Traditional urbanism is an armature that is able to absorb all sorts of dynamics and change, and it is not dependent on any single business type.  Therefore, I urge neighborhood advocates to not get wrapped around the axle of debate about a particular (largely by-gone, at least for the time being) urban component like the corner store, but rather to embrace urbanism as a system which can accommodate contemporary retail formats, as well as "nostalgic" ones, and future ones, which haven't been invented yet.  One of the main ways urbanism is so resilient to these sorts of changes is because urban buildings (and blocks, streets, even neighborhoods and cities) can change function over time, absorbing the ebb and flow of, for example, the balance between retail and residential units ("rooftops").  Modern Planning holds to the pretense that these ratios are fixed and predictable, but history (even over a few years or a couple decades!) always shows that the ratios of retail (and office, etc.)  to rooftops is quite dynamic.  On the "supply" side, distribution models change, products fall out of fashion, mail-order and on-line shopping rises, etc.  On the "demand" side, residential demographics shift, economies and household fortunes change, occupancy rises and falls.  Yesterday's corner store is today's bagel shop, the next day's Ke-bab Palace, tavern, coffeehouse, social service agency, or something-not-yet-invented store. 

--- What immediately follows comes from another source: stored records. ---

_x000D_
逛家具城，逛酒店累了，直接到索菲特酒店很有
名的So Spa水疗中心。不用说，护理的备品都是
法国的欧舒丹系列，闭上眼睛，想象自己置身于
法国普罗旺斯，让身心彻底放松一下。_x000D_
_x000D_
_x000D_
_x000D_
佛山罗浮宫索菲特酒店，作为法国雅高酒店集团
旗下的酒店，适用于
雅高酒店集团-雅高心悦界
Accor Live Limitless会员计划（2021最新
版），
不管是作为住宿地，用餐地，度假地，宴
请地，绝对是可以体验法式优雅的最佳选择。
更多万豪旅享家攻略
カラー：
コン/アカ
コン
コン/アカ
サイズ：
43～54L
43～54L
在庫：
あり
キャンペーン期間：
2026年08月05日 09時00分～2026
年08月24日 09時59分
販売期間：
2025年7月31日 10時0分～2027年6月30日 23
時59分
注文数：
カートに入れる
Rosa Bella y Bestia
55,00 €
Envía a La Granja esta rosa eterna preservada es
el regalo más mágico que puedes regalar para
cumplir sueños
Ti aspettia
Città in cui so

What's important to "future-proof" a neighborhood is to:

  1. get the urbanism right, so that whatever the business, it "works" because of the logic of the place and its surroundings
  2. understand - and prepare for - those places in the urban fabric that will tend to favor commerce (i.e. busier, well-located intersections); which places will tend to favor residences (quieter, non-through streets) and those places in between which may accommodate both and/or the increase/decrease of one or the other through time.  These "in-between" or "transitional" zones are particularly important, in my opinion, and an under-explored area in New Urbanism.  (This continuum is the genesis of the urban transect, an idea adapted from environmental studies.  As an aside, I learned once that "transitional" plant species - those that grow at the edges of wetlands - not in full wetlands or full uplands - are more drought-tolerant than either wetland OR upland species.  The reason is they are adapted to dramatic changes in hydration, whereas upland- and wetland species are not.  There is an analog here, to the "transitional" zones in neighborhoods, which may be residential one generation, commerce the next.)

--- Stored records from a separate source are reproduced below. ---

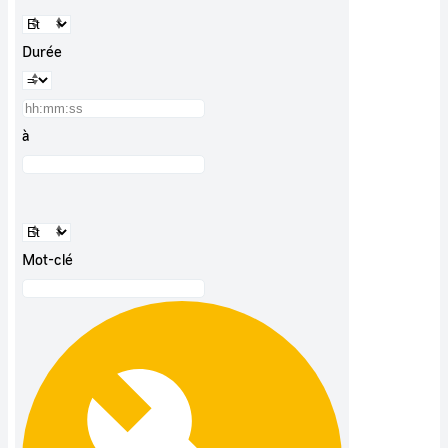
Durée
à
Mot-clé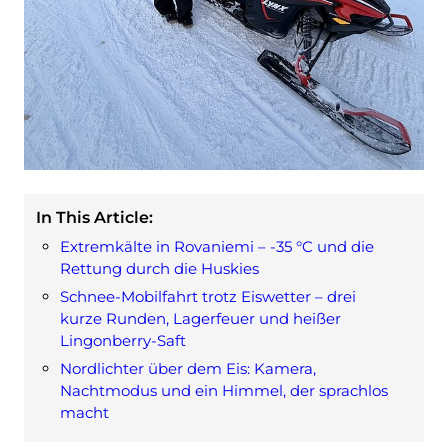
In This Article:
Extremkälte in Rovaniemi – -35 °C und die
Rettung durch die Huskies
Schnee-Mobilfahrt trotz Eiswetter – drei
kurze Runden, Lagerfeuer und heißer
Lingonberry-Saft
Nordlichter über dem Eis: Kamera,
Nachtmodus und ein Himmel, der sprachlos
macht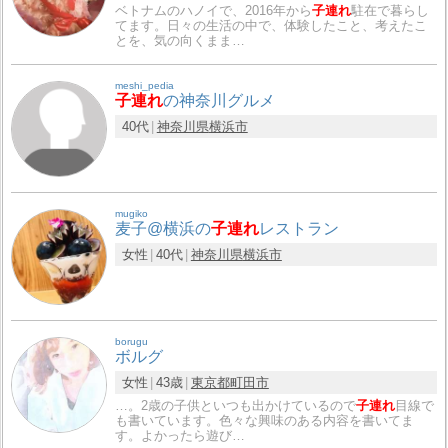
ベトナムのハノイで、2016年から
子連れ
駐在で暮らし
てます。日々の生活の中で、体験したこと、考えたこ
とを、気の向くまま…
meshi_pedia
子連れ
の神奈川グルメ
40代
神奈川県
横浜市
mugiko
麦子@横浜の
子連れ
レストラン
女性
40代
神奈川県
横浜市
borugu
ボルグ
女性
43歳
東京都
町田市
…。2歳の子供といつも出かけているので
子連れ
目線で
も書いています。色々な興味のある内容を書いてま
す。よかったら遊び…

  3. build commercial buildings that are either cheap/light enough to be disposed of or relocated when their site demands/supports more intense use; OR robust and generic/flexible enough to accommodate dramatic changes in use without major renovation.  Each approach is inherently "sustainable" (resource-efficient) but may be called for in different conditions (some of which may be adjacent.)

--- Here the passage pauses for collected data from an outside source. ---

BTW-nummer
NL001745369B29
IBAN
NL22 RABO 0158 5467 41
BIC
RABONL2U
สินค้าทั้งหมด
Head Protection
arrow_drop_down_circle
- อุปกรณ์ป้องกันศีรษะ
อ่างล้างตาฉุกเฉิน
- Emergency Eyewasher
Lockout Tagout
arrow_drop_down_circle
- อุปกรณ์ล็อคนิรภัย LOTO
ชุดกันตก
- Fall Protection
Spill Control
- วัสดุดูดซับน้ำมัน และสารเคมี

  4. finally, employ "zoning" (or get rid of it altogether!) that permits easy changes in use, and let, instead, the urbanism (per #2 above) guide where/how different activities are decanted throughout the town.  If the urban fabric is "right", the quiet, narrow, indirect street will never be attractive for the 7-11 (or whatever) and the busy corner will never make sense for a mansion.  Perhaps this is the next frontier of urban design; "legible" urbanism that directs use through the inherent logic of its fabric.